Some of the eDost women who were trained to provide basic financial, governance and utility services to the community. Photo: BAIF
There are currently 30 eDosts functioning and trained in providing many different services, such as applying for a driver’s licence or marriage certificate and booking tickets for travel. “Until now, these services were only available in town and cost twice the rate that eDosts charge,” BAIF reported. Recently, printing and photocopy services have also been introduced through the project, which has been well received by the community, especially the students who use it for their school notes.
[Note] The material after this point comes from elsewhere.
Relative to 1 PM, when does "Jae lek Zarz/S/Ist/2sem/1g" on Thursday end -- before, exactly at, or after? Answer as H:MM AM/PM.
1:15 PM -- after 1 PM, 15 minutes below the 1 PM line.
The organisation also highlights that, since eDosts are women from the community, their presence can be leveraged to mobilise the community for awareness raising on various topics. “During the pandemic, BAIF conducted health training for the eDosts, so they could help to guide the community towards appropriate precautionary and curative measures,” explained BAIF, adding that the eDosts further conducted awareness sessions in their own locality, helping to reduce misinformation in this crucial moment.
This piece is a version of information highlighted by the BAIF Development Research Foundation as part of the project "Connecting the Unconnected: Supporting community networks and other community-based connectivity initiatives", adapted for the Seeding Change column, which presents the experiences of APC members and partners who were recipients of subgrants offered through APC projects. This piece was complemented with information from a story sent by Ramprasad V, Nirali Shah and Pooja Majgankar from BAIF to share reflections from their experience through the community networks learning grants initiative led by APC and Rhizomatica.